ACTION ITEM – Scan the records below for the line with "right front paw: (260, 305)" and the line with "root of tail: (392, 427)", and retype that range exactly, both ends included, pictures excepted.

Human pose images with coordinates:
---+---

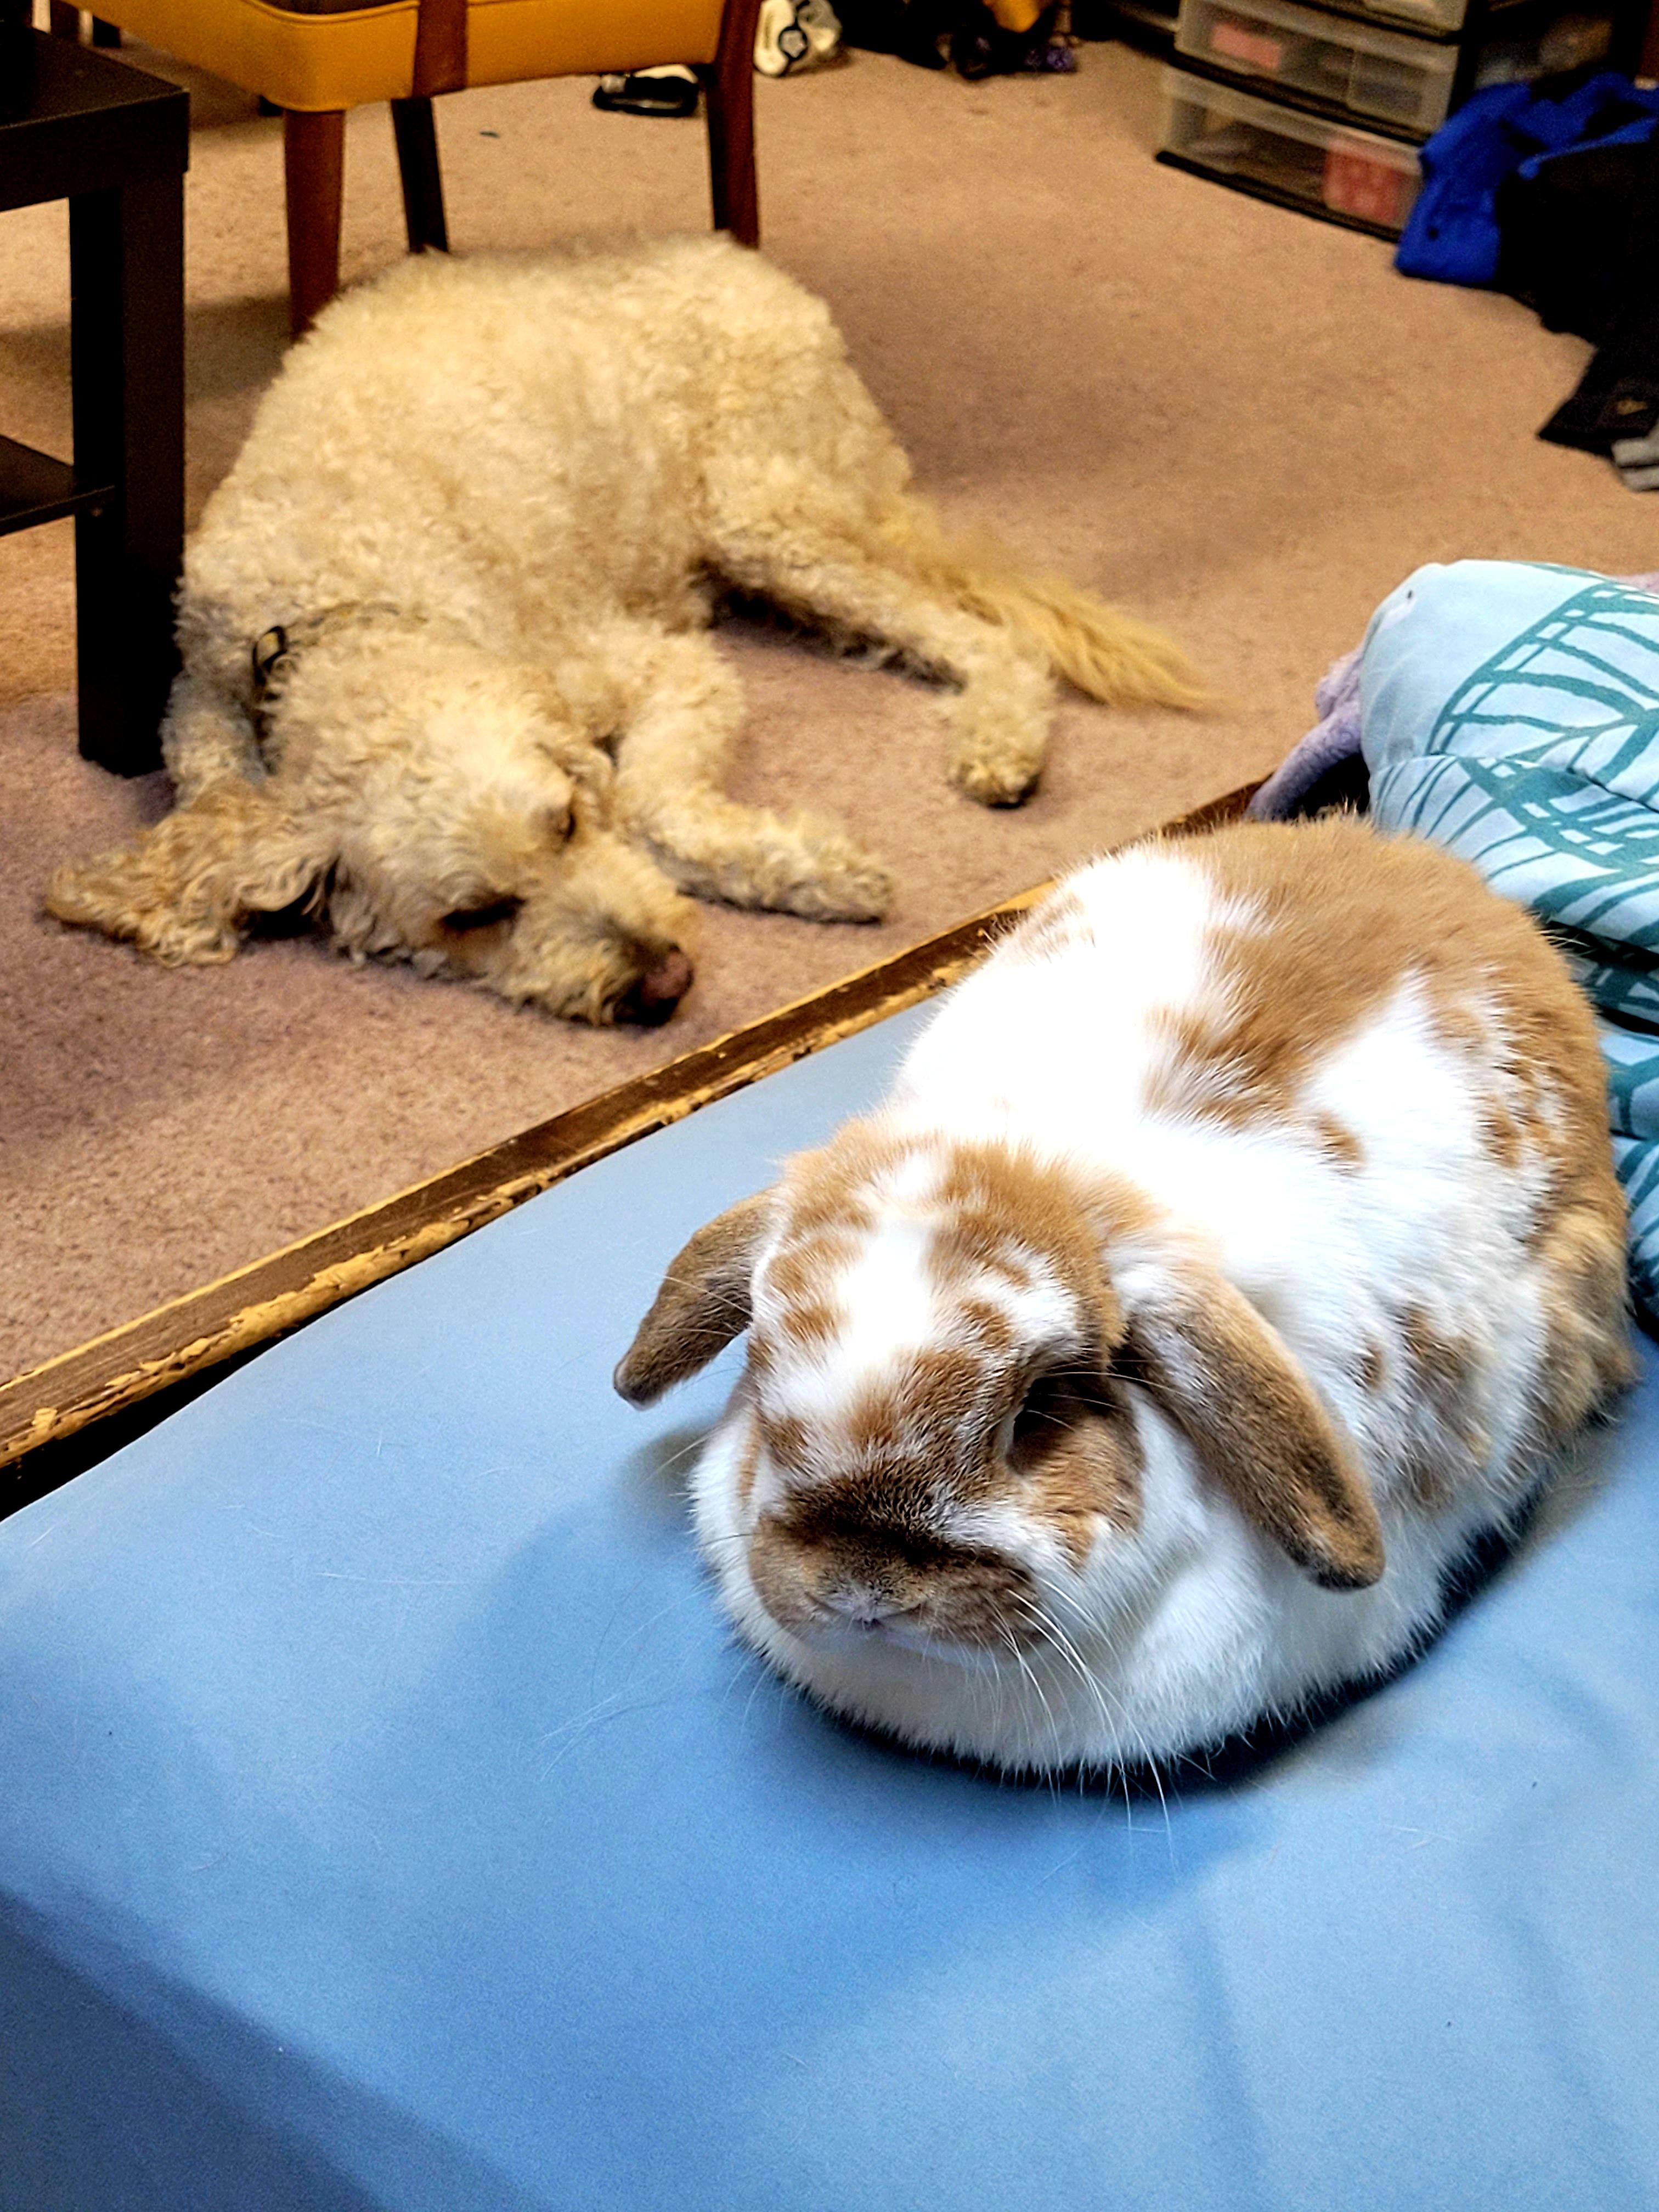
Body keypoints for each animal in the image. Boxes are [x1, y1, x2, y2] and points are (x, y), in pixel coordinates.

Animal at [47, 236, 1201, 1025]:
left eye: (563, 824)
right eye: (470, 917)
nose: (664, 980)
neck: (337, 609)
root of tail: (751, 264)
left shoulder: (656, 672)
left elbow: (652, 801)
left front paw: (814, 872)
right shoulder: (200, 721)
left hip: (767, 514)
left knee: (981, 637)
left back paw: (999, 740)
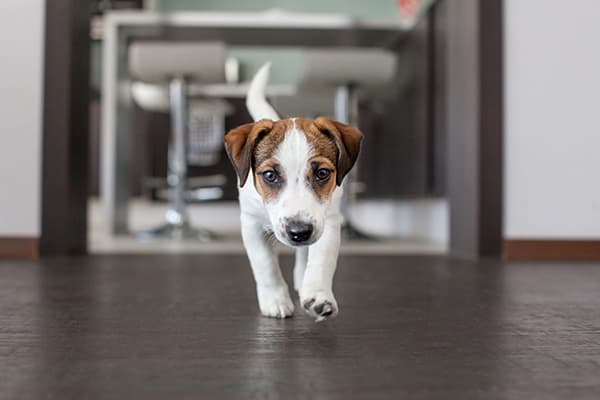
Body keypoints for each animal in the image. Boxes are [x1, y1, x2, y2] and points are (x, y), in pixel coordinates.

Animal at [225, 64, 364, 320]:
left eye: (322, 173)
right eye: (270, 175)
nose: (299, 232)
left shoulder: (328, 222)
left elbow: (320, 260)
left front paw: (318, 296)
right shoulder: (251, 224)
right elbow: (265, 264)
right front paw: (275, 300)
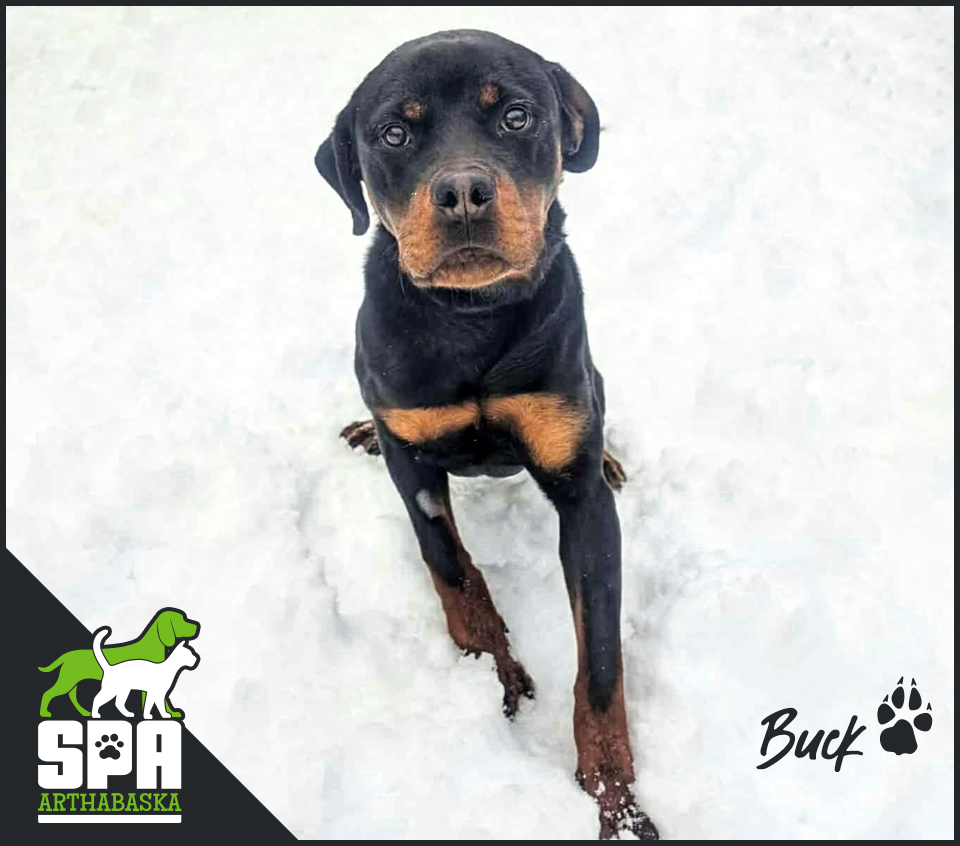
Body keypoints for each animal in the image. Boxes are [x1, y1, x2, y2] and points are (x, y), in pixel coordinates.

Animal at [39, 608, 200, 719]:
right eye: (182, 619)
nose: (198, 626)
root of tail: (67, 655)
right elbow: (161, 700)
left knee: (74, 696)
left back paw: (86, 712)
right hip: (70, 682)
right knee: (49, 693)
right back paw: (46, 713)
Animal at [317, 30, 657, 840]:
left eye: (515, 116)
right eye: (394, 133)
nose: (463, 192)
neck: (469, 320)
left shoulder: (581, 503)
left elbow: (602, 664)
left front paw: (616, 799)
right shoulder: (413, 463)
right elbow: (452, 570)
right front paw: (491, 672)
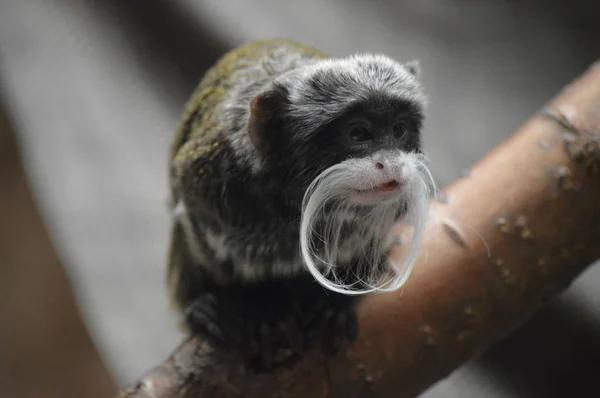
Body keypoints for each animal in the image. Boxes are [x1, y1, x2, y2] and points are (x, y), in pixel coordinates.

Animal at [166, 38, 434, 372]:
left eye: (399, 130)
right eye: (359, 133)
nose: (393, 163)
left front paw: (337, 300)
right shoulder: (206, 177)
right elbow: (196, 222)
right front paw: (260, 305)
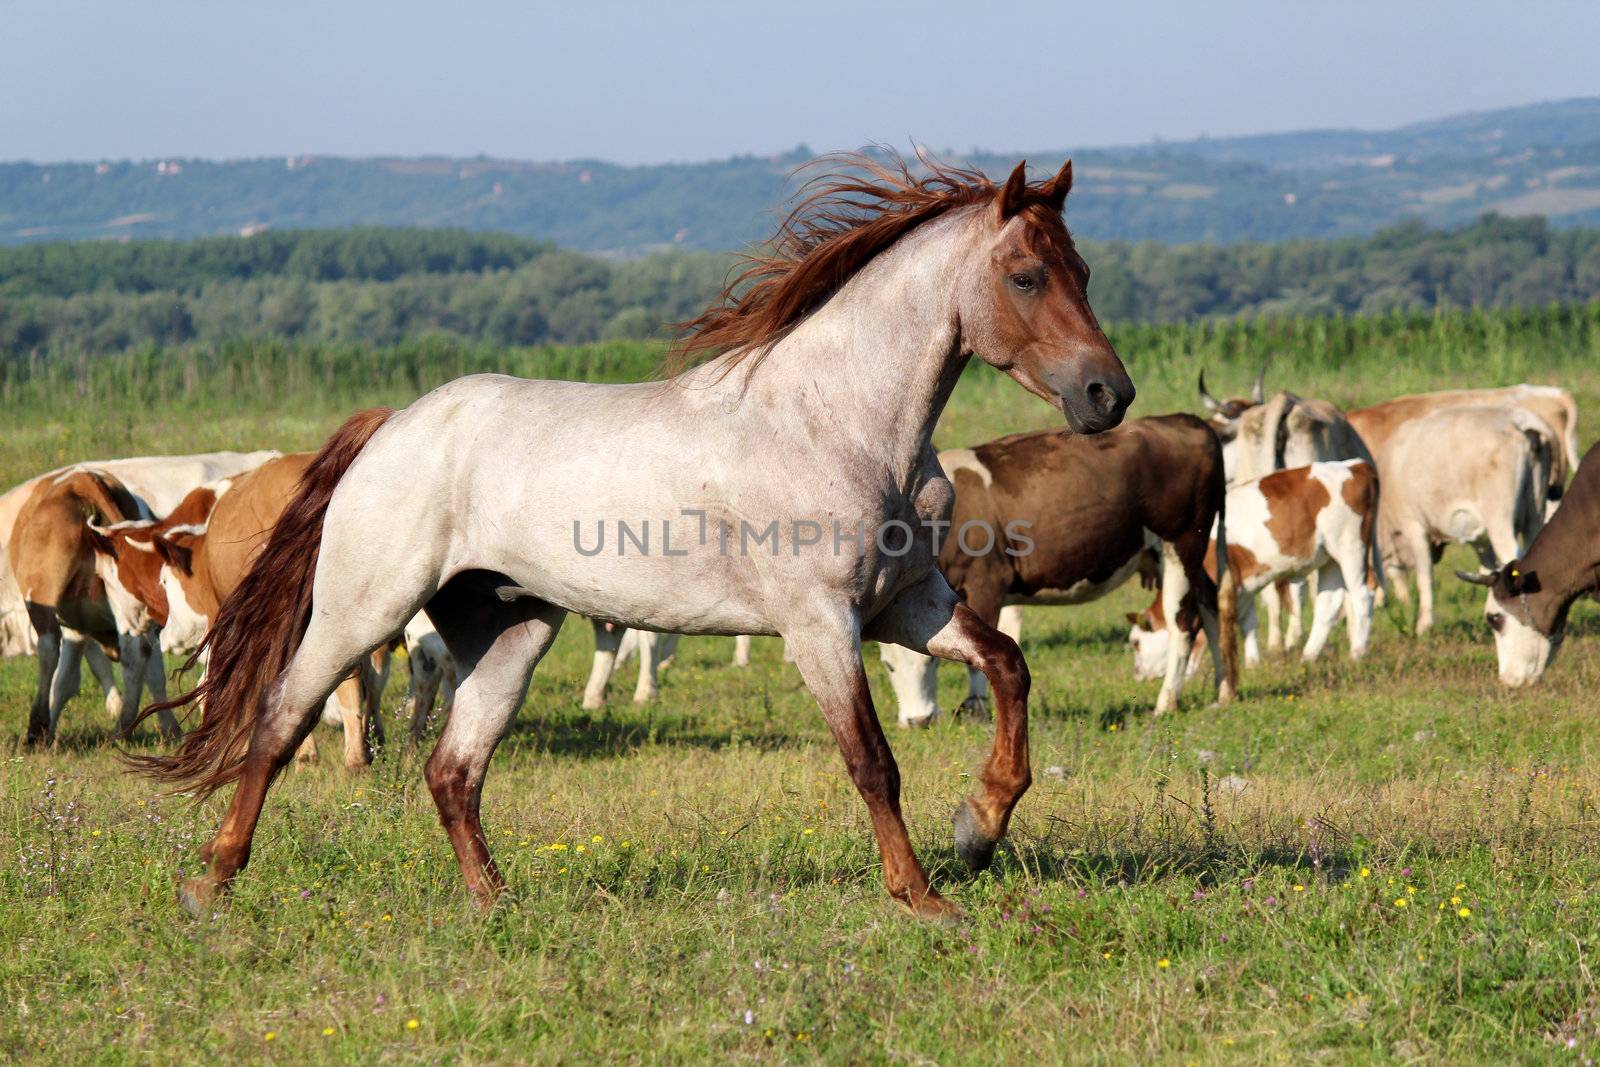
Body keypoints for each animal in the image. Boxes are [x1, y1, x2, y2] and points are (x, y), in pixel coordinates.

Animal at [134, 154, 1139, 921]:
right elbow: (873, 761)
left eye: (1086, 273)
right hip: (363, 610)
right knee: (280, 720)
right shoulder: (821, 623)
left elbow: (1008, 666)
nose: (1109, 395)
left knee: (452, 768)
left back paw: (496, 901)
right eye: (1025, 276)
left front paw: (980, 826)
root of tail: (392, 427)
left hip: (510, 631)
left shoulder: (910, 604)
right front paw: (924, 895)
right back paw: (211, 882)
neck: (840, 423)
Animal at [876, 412, 1235, 729]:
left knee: (1183, 624)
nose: (918, 721)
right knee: (1210, 605)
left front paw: (976, 710)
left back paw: (1166, 702)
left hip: (1182, 545)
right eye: (889, 667)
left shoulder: (986, 584)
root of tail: (1185, 419)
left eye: (931, 660)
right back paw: (1223, 692)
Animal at [1132, 457, 1382, 675]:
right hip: (1330, 558)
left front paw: (1191, 671)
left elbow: (1204, 634)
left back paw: (1357, 652)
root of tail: (1356, 465)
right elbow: (1249, 623)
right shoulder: (1241, 584)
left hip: (1350, 547)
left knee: (1362, 593)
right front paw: (1252, 663)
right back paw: (1308, 656)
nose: (1137, 674)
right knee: (1327, 603)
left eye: (1136, 642)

---+---

SOLUTION TO THE EXERCISE –
right front paw: (260, 305)
Body keypoints for each animal in the image. Boxes are [x1, y1, x2, y2] and points are (x, y), in pixel coordinates.

Animal at [134, 154, 1139, 921]:
right elbow: (873, 761)
left eye: (1086, 273)
right hip: (363, 610)
right knee: (280, 720)
right shoulder: (821, 623)
left elbow: (1008, 666)
nose: (1109, 395)
left knee: (452, 768)
left back paw: (496, 901)
right eye: (1025, 276)
left front paw: (980, 826)
root of tail: (392, 427)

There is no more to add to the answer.